Exercise goal:
Reproduce the data line for line, from the line that contains "gistique propulsée à l’IA. Gérez votre" down to the end of the data, with both ends included. Omit the pictures from your answer.

[Saved data entries]
____________________

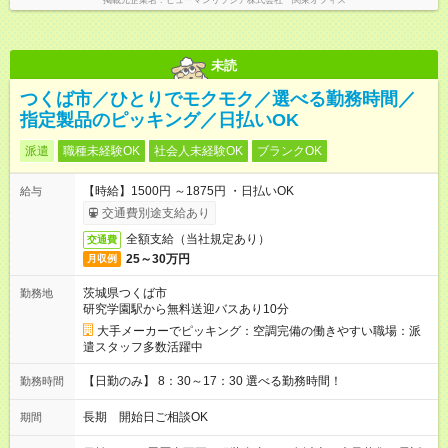
掲載元企業名
ヒューマンリソシア株式会社 関東オフィス
未読
つくば市／ひとりでモクモク／選べる勤務時間／
指定製品のピッキング／日払いOK
派遣
職種未経験OK
社会人未経験OK
ブランクOK
【時給】1500円 ～1875円 ・日払いOK
給与
交通費別途支給あり
全額支給（当社規定あり）
交通費
25～30万円
月収例
茨城県つくば市
勤務地
研究学園駅から無料送迎バスあり10分
大手メーカーでピッキング：空調完備の働きやすい職場：派
遣スタッフ多数活躍中
【日勤のみ】 8：30～17：30 選べる勤務時間！
勤務時間
長期 開始日ご相談OK
期間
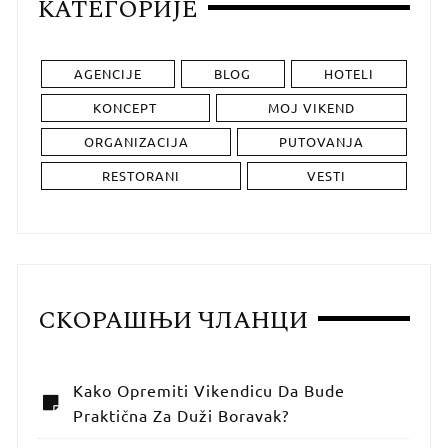
КАТЕГОРИЈЕ
AGENCIJE
BLOG
HOTELI
KONCEPT
MOJ VIKEND
ORGANIZACIJA
PUTOVANJA
RESTORANI
VESTI
СКОРАШЊИ ЧЛАНЦИ
Kako Opremiti Vikendicu Da Bude
Praktična Za Duži Boravak?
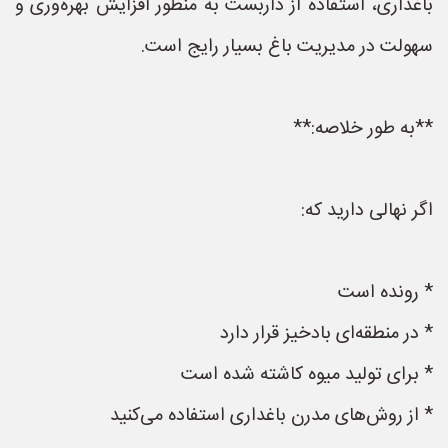
باغداری، استفاده از داربست به منظور افزایش بهره‌وری و
سهولت در مدیریت باغ بسیار رایج است.
**به طور خلاصه:**
اگر نهالی دارید که:
* رونده است
* در منطقه‌ای بادخیز قرار دارد
* برای تولید میوه کاشته شده است
* از روش‌های مدرن باغداری استفاده می‌کنید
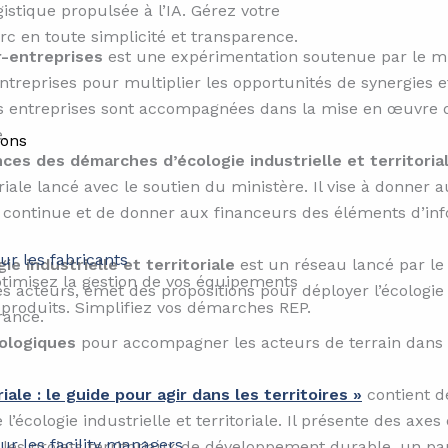
gistique propulsée à l’IA. Gérez votre
rc en toute simplicité et transparence.
r-entreprises
est une expérimentation soutenue par le mi
d’entreprises pour multiplier les opportunités de synergie
es entreprises sont accompagnées dans la mise en œuvre d
.
ions
ces des démarches d’écologie industrielle et territoria
riale lancé avec le soutien du ministère. Il vise à donner 
 continue et de donner aux financeurs des éléments d’inf
ur les fabricants
ie industrielle et territoriale
est un réseau lancé par le
timisez la gestion de vos équipements
 acteurs, émet des propositions pour déployer l’écologie in
 produits. Simplifiez vos démarches REP.
rance.
ologiques
pour accompagner les acteurs de terrain dans 
iale : le guide pour agir dans les territoires »
contient d
e l’écologie industrielle et territoriale. Il présente des ax
ur les facility managers
 les projets territoriaux de développement durable, un p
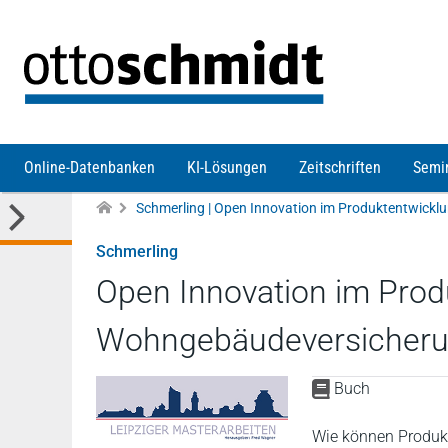
Direkt zum Inhalt
Online-Datenbanken
KI-Lösungen
Zeitschriften
Semi
Schmerling
Open Innovation im Prod
Wohngebäudeversicher
Buch
Wie können Produk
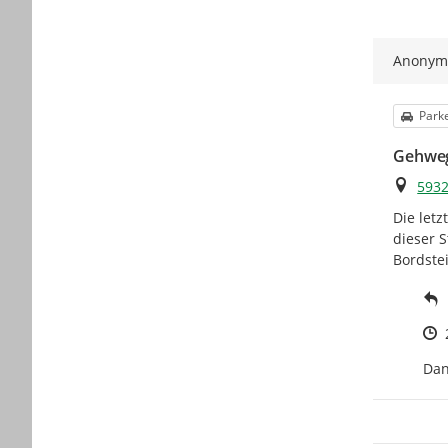
Anony
Kateg
Park
Gehweg
Ort
5932
Die let
dieser S
Bordstei
Z
Dan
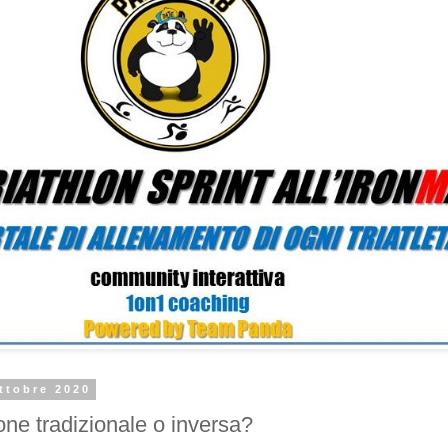
ttobre 2020
one tradizionale o inversa?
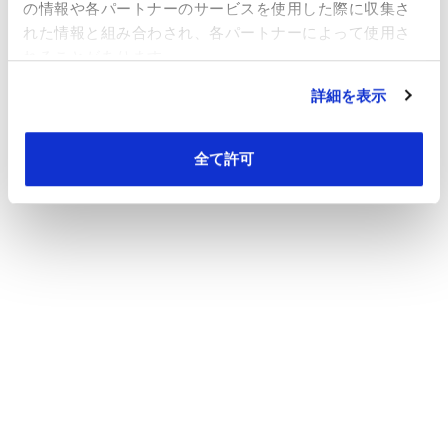
の情報や各パートナーのサービスを使用した際に収集さ
れた情報と組み合わされ、各パートナーによって使用さ
れることがあります。
詳細を表示
全て許可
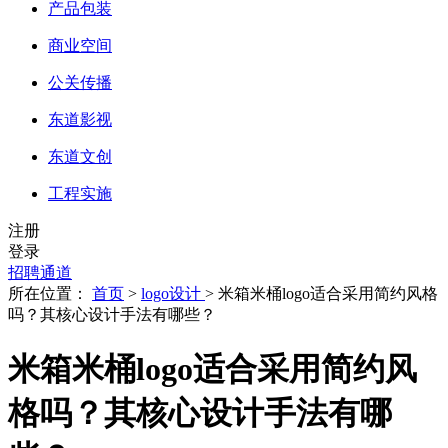
产品包装
商业空间
公关传播
东道影视
东道文创
工程实施
注册
登录
招聘通道
所在位置：
首页
>
logo设计
> 米箱米桶logo适合采用简约风格
吗？其核心设计手法有哪些？
米箱米桶logo适合采用简约风
格吗？其核心设计手法有哪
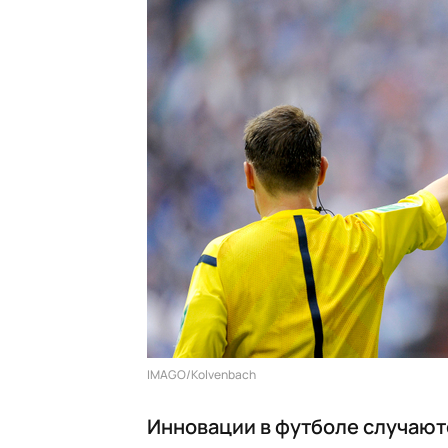
IMAGO/Kolvenbach
Инновации в футболе случаютс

____________________

Expected output:
gistique propulsée à l’IA. Gérez votre
rc en toute simplicité et transparence.
r-entreprises
est une expérimentation soutenue par le mi
d’entreprises pour multiplier les opportunités de synergie
es entreprises sont accompagnées dans la mise en œuvre d
.
ions
ces des démarches d’écologie industrielle et territoria
riale lancé avec le soutien du ministère. Il vise à donner 
 continue et de donner aux financeurs des éléments d’inf
ur les fabricants
ie industrielle et territoriale
est un réseau lancé par le
timisez la gestion de vos équipements
 acteurs, émet des propositions pour déployer l’écologie in
 produits. Simplifiez vos démarches REP.
rance.
ologiques
pour accompagner les acteurs de terrain dans 
iale : le guide pour agir dans les territoires »
contient d
e l’écologie industrielle et territoriale. Il présente des ax
ur les facility managers
 les projets territoriaux de développement durable, un p
Direkt zum Inhalt
Online-Datenbanken
KI-Lösungen
Zeitschriften
Semi
Schmerling
Open Innovation im Prod
Wohngebäudeversicher
Buch
Wie können Produk
Anony
Kateg
Park
Gehweg
Ort
5932
Die let
dieser S
Bordstei
Z
Dan
ttobre 2020
one tradizionale o inversa?
の情報や各パートナーのサービスを使用した際に収集さ
れた情報と組み合わされ、各パートナーによって使用さ
れることがあります。
詳細を表示
全て許可
产品包装
商业空间
公关传播
东道影视
东道文创
工程实施
注册
登录
招聘通道
所在位置：
首页
>
logo设计
> 米箱米桶logo适合采用简约风格
吗？其核心设计手法有哪些？
米箱米桶logo适合采用简约风
格吗？其核心设计手法有哪
IMAGO/Kolvenbach
Инновации в футболе случаютс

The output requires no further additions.